Problem: Set the data down once more, in full and exactly.

(Records drawn from a dataset)
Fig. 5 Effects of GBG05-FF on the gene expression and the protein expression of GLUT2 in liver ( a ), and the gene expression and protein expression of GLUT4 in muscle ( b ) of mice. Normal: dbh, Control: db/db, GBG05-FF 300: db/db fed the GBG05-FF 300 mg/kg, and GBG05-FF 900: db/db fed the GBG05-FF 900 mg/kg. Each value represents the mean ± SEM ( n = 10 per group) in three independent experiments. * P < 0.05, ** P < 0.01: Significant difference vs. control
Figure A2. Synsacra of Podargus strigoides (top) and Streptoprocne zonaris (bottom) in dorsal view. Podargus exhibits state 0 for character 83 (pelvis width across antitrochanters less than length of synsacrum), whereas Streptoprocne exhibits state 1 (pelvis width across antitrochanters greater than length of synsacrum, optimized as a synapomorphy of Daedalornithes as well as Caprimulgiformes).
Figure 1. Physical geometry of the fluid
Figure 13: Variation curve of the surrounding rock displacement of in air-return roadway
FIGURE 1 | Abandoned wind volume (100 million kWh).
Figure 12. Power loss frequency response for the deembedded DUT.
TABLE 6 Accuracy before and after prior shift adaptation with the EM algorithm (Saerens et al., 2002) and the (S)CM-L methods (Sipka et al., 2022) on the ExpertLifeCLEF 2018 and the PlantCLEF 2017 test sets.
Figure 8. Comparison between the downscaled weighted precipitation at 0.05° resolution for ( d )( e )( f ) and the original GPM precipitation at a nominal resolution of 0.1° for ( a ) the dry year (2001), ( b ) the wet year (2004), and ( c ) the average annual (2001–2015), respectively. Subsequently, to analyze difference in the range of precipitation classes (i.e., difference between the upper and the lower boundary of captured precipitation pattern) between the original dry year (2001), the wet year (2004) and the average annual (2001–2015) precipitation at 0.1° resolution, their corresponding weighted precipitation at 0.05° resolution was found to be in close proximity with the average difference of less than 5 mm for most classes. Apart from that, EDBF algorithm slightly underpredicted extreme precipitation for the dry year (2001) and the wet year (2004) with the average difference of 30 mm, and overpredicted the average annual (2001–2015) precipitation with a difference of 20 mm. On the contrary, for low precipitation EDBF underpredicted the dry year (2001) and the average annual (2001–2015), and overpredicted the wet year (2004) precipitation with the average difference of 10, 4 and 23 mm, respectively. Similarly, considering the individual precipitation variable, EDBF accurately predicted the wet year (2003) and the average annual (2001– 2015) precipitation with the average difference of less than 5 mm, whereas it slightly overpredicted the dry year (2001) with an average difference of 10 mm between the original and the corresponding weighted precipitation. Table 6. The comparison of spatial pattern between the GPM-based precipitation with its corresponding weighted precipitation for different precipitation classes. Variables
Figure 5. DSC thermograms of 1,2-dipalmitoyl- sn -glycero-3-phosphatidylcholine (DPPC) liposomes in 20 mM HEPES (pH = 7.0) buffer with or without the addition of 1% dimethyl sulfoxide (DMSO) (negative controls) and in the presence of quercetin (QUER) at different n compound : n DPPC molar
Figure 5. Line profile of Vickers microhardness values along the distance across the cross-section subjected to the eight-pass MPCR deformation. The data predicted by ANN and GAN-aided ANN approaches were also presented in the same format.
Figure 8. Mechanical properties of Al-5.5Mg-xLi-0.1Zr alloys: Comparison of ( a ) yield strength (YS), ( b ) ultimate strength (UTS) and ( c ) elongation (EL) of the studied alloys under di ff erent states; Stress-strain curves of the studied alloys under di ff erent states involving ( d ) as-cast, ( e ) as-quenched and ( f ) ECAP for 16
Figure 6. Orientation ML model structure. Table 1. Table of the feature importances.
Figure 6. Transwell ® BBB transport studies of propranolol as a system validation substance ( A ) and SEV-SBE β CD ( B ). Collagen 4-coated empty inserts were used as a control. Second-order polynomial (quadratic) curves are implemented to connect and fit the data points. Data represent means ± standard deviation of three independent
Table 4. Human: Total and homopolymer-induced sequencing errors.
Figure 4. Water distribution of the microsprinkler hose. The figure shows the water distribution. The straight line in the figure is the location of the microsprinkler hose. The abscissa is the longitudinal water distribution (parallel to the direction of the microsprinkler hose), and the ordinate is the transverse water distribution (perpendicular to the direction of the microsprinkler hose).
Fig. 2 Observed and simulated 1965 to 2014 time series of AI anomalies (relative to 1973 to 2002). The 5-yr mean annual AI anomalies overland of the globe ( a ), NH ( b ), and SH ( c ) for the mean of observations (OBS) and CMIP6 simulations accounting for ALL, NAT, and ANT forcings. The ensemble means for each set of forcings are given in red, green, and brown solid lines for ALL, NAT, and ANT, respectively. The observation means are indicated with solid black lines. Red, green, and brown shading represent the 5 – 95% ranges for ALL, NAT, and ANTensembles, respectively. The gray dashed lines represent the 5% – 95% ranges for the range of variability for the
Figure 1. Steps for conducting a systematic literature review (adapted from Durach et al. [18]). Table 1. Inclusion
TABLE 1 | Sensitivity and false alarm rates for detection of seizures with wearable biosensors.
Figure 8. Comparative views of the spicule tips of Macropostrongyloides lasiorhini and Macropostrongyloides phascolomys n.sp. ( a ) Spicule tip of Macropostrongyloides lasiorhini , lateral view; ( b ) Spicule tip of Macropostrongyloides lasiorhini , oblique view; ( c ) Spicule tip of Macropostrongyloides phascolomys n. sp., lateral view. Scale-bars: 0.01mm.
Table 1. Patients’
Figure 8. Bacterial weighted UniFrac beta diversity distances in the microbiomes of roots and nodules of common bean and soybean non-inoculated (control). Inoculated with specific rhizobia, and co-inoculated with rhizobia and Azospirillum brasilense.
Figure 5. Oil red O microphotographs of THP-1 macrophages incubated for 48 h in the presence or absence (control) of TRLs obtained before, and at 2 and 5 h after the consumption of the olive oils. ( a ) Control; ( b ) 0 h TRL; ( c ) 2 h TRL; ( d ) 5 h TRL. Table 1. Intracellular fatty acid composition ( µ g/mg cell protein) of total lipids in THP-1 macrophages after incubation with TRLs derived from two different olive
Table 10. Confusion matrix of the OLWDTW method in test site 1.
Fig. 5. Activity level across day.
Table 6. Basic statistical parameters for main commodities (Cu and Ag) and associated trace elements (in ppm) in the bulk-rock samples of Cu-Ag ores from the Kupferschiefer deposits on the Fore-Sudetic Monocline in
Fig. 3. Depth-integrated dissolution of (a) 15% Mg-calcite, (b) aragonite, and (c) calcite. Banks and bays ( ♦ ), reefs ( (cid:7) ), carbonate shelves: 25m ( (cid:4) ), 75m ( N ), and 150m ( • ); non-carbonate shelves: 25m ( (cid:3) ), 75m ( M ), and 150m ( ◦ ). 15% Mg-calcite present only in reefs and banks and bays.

Answer:
Fig. 5 Effects of GBG05-FF on the gene expression and the protein expression of GLUT2 in liver ( a ), and the gene expression and protein expression of GLUT4 in muscle ( b ) of mice. Normal: dbh, Control: db/db, GBG05-FF 300: db/db fed the GBG05-FF 300 mg/kg, and GBG05-FF 900: db/db fed the GBG05-FF 900 mg/kg. Each value represents the mean ± SEM ( n = 10 per group) in three independent experiments. * P < 0.05, ** P < 0.01: Significant difference vs. control
Figure A2. Synsacra of Podargus strigoides (top) and Streptoprocne zonaris (bottom) in dorsal view. Podargus exhibits state 0 for character 83 (pelvis width across antitrochanters less than length of synsacrum), whereas Streptoprocne exhibits state 1 (pelvis width across antitrochanters greater than length of synsacrum, optimized as a synapomorphy of Daedalornithes as well as Caprimulgiformes).
Figure 1. Physical geometry of the fluid
Figure 13: Variation curve of the surrounding rock displacement of in air-return roadway
FIGURE 1 | Abandoned wind volume (100 million kWh).
Figure 12. Power loss frequency response for the deembedded DUT.
TABLE 6 Accuracy before and after prior shift adaptation with the EM algorithm (Saerens et al., 2002) and the (S)CM-L methods (Sipka et al., 2022) on the ExpertLifeCLEF 2018 and the PlantCLEF 2017 test sets.
Figure 8. Comparison between the downscaled weighted precipitation at 0.05° resolution for ( d )( e )( f ) and the original GPM precipitation at a nominal resolution of 0.1° for ( a ) the dry year (2001), ( b ) the wet year (2004), and ( c ) the average annual (2001–2015), respectively. Subsequently, to analyze difference in the range of precipitation classes (i.e., difference between the upper and the lower boundary of captured precipitation pattern) between the original dry year (2001), the wet year (2004) and the average annual (2001–2015) precipitation at 0.1° resolution, their corresponding weighted precipitation at 0.05° resolution was found to be in close proximity with the average difference of less than 5 mm for most classes. Apart from that, EDBF algorithm slightly underpredicted extreme precipitation for the dry year (2001) and the wet year (2004) with the average difference of 30 mm, and overpredicted the average annual (2001–2015) precipitation with a difference of 20 mm. On the contrary, for low precipitation EDBF underpredicted the dry year (2001) and the average annual (2001–2015), and overpredicted the wet year (2004) precipitation with the average difference of 10, 4 and 23 mm, respectively. Similarly, considering the individual precipitation variable, EDBF accurately predicted the wet year (2003) and the average annual (2001– 2015) precipitation with the average difference of less than 5 mm, whereas it slightly overpredicted the dry year (2001) with an average difference of 10 mm between the original and the corresponding weighted precipitation. Table 6. The comparison of spatial pattern between the GPM-based precipitation with its corresponding weighted precipitation for different precipitation classes. Variables
Figure 5. DSC thermograms of 1,2-dipalmitoyl- sn -glycero-3-phosphatidylcholine (DPPC) liposomes in 20 mM HEPES (pH = 7.0) buffer with or without the addition of 1% dimethyl sulfoxide (DMSO) (negative controls) and in the presence of quercetin (QUER) at different n compound : n DPPC molar
Figure 5. Line profile of Vickers microhardness values along the distance across the cross-section subjected to the eight-pass MPCR deformation. The data predicted by ANN and GAN-aided ANN approaches were also presented in the same format.
Figure 8. Mechanical properties of Al-5.5Mg-xLi-0.1Zr alloys: Comparison of ( a ) yield strength (YS), ( b ) ultimate strength (UTS) and ( c ) elongation (EL) of the studied alloys under di ff erent states; Stress-strain curves of the studied alloys under di ff erent states involving ( d ) as-cast, ( e ) as-quenched and ( f ) ECAP for 16
Figure 6. Orientation ML model structure. Table 1. Table of the feature importances.
Figure 6. Transwell ® BBB transport studies of propranolol as a system validation substance ( A ) and SEV-SBE β CD ( B ). Collagen 4-coated empty inserts were used as a control. Second-order polynomial (quadratic) curves are implemented to connect and fit the data points. Data represent means ± standard deviation of three independent
Table 4. Human: Total and homopolymer-induced sequencing errors.
Figure 4. Water distribution of the microsprinkler hose. The figure shows the water distribution. The straight line in the figure is the location of the microsprinkler hose. The abscissa is the longitudinal water distribution (parallel to the direction of the microsprinkler hose), and the ordinate is the transverse water distribution (perpendicular to the direction of the microsprinkler hose).
Fig. 2 Observed and simulated 1965 to 2014 time series of AI anomalies (relative to 1973 to 2002). The 5-yr mean annual AI anomalies overland of the globe ( a ), NH ( b ), and SH ( c ) for the mean of observations (OBS) and CMIP6 simulations accounting for ALL, NAT, and ANT forcings. The ensemble means for each set of forcings are given in red, green, and brown solid lines for ALL, NAT, and ANT, respectively. The observation means are indicated with solid black lines. Red, green, and brown shading represent the 5 – 95% ranges for ALL, NAT, and ANTensembles, respectively. The gray dashed lines represent the 5% – 95% ranges for the range of variability for the
Figure 1. Steps for conducting a systematic literature review (adapted from Durach et al. [18]). Table 1. Inclusion
TABLE 1 | Sensitivity and false alarm rates for detection of seizures with wearable biosensors.
Figure 8. Comparative views of the spicule tips of Macropostrongyloides lasiorhini and Macropostrongyloides phascolomys n.sp. ( a ) Spicule tip of Macropostrongyloides lasiorhini , lateral view; ( b ) Spicule tip of Macropostrongyloides lasiorhini , oblique view; ( c ) Spicule tip of Macropostrongyloides phascolomys n. sp., lateral view. Scale-bars: 0.01mm.
Table 1. Patients’
Figure 8. Bacterial weighted UniFrac beta diversity distances in the microbiomes of roots and nodules of common bean and soybean non-inoculated (control). Inoculated with specific rhizobia, and co-inoculated with rhizobia and Azospirillum brasilense.
Figure 5. Oil red O microphotographs of THP-1 macrophages incubated for 48 h in the presence or absence (control) of TRLs obtained before, and at 2 and 5 h after the consumption of the olive oils. ( a ) Control; ( b ) 0 h TRL; ( c ) 2 h TRL; ( d ) 5 h TRL. Table 1. Intracellular fatty acid composition ( µ g/mg cell protein) of total lipids in THP-1 macrophages after incubation with TRLs derived from two different olive
Table 10. Confusion matrix of the OLWDTW method in test site 1.
Fig. 5. Activity level across day.
Table 6. Basic statistical parameters for main commodities (Cu and Ag) and associated trace elements (in ppm) in the bulk-rock samples of Cu-Ag ores from the Kupferschiefer deposits on the Fore-Sudetic Monocline in
Fig. 3. Depth-integrated dissolution of (a) 15% Mg-calcite, (b) aragonite, and (c) calcite. Banks and bays ( ♦ ), reefs ( (cid:7) ), carbonate shelves: 25m ( (cid:4) ), 75m ( N ), and 150m ( • ); non-carbonate shelves: 25m ( (cid:3) ), 75m ( M ), and 150m ( ◦ ). 15% Mg-calcite present only in reefs and banks and bays.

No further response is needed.